* [Work required]: Copy the entries below verbatim, starting at their first line and ending at the line that contains "Count the number of slices in the pie.", with both of those lines included.

* [Data provided]:
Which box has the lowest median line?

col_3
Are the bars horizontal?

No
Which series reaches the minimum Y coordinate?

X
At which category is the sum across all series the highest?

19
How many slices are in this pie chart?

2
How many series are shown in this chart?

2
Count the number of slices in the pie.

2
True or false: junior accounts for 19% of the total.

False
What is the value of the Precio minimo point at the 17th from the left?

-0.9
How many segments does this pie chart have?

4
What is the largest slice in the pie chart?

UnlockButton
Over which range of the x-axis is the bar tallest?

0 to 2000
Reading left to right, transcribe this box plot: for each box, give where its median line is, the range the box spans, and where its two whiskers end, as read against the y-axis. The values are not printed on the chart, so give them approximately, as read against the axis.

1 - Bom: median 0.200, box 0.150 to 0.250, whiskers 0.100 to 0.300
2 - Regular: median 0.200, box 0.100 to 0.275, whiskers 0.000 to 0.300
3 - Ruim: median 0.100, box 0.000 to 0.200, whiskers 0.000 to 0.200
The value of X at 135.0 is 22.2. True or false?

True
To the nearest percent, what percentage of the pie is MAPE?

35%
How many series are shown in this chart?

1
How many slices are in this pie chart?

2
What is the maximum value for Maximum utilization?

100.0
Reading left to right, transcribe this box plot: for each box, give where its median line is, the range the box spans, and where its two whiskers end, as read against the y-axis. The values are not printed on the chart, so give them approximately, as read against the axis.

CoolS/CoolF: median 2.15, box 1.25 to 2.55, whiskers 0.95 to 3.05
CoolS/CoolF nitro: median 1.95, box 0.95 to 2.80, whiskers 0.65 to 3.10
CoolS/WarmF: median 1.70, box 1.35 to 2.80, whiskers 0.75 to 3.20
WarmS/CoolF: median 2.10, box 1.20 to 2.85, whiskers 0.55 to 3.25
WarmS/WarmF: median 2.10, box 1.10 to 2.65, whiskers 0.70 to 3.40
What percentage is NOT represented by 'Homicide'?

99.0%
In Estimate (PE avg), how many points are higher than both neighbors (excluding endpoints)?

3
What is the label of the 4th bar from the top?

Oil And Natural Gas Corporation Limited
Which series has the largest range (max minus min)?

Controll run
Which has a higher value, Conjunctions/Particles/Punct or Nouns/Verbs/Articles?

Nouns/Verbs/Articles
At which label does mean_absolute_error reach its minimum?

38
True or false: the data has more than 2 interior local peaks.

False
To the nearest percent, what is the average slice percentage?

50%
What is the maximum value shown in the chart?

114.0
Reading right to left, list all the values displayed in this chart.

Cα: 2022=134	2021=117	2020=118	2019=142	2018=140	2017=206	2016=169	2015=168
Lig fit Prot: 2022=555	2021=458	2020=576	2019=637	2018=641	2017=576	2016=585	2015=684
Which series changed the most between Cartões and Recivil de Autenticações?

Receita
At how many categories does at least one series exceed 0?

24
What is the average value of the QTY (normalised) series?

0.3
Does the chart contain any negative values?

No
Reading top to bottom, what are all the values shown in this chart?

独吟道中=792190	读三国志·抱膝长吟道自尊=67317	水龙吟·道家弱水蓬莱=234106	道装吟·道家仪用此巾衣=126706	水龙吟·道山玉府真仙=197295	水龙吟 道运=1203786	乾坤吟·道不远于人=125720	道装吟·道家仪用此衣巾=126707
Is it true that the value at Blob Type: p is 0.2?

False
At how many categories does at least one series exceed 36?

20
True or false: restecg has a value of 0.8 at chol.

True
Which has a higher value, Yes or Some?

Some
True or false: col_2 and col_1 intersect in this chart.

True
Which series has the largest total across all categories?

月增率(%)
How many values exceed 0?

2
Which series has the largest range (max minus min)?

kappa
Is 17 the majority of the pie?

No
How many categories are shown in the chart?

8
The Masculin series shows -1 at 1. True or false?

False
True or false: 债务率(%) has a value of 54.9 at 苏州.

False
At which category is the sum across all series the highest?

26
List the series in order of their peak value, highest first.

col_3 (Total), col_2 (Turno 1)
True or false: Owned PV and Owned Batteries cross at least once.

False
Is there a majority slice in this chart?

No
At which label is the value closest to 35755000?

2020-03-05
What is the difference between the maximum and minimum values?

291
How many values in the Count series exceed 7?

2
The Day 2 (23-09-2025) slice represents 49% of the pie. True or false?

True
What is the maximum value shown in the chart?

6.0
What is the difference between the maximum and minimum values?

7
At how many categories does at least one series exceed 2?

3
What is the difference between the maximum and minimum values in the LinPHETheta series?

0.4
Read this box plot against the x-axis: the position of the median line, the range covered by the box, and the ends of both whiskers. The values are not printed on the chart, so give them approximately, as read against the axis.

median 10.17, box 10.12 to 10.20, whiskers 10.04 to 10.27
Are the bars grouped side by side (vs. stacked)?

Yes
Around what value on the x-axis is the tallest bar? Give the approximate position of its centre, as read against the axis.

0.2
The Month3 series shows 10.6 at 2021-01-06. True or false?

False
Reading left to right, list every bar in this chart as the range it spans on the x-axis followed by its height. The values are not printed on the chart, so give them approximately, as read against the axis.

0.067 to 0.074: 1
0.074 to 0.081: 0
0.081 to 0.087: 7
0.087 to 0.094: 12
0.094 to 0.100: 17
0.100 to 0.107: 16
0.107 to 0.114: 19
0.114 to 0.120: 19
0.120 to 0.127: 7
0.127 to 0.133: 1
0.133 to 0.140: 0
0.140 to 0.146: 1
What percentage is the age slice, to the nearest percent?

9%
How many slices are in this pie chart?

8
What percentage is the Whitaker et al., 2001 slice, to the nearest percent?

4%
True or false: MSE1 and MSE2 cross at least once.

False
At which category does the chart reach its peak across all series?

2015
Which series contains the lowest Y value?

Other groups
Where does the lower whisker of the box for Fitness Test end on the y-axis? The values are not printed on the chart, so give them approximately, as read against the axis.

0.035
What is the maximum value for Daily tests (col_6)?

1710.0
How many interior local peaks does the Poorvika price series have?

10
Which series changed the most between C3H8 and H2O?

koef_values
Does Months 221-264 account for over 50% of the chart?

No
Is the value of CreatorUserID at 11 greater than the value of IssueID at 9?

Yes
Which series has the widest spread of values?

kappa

* [Response to this task]:
Which box has the lowest median line?

col_3
Are the bars horizontal?

No
Which series reaches the minimum Y coordinate?

X
At which category is the sum across all series the highest?

19
How many slices are in this pie chart?

2
How many series are shown in this chart?

2
Count the number of slices in the pie.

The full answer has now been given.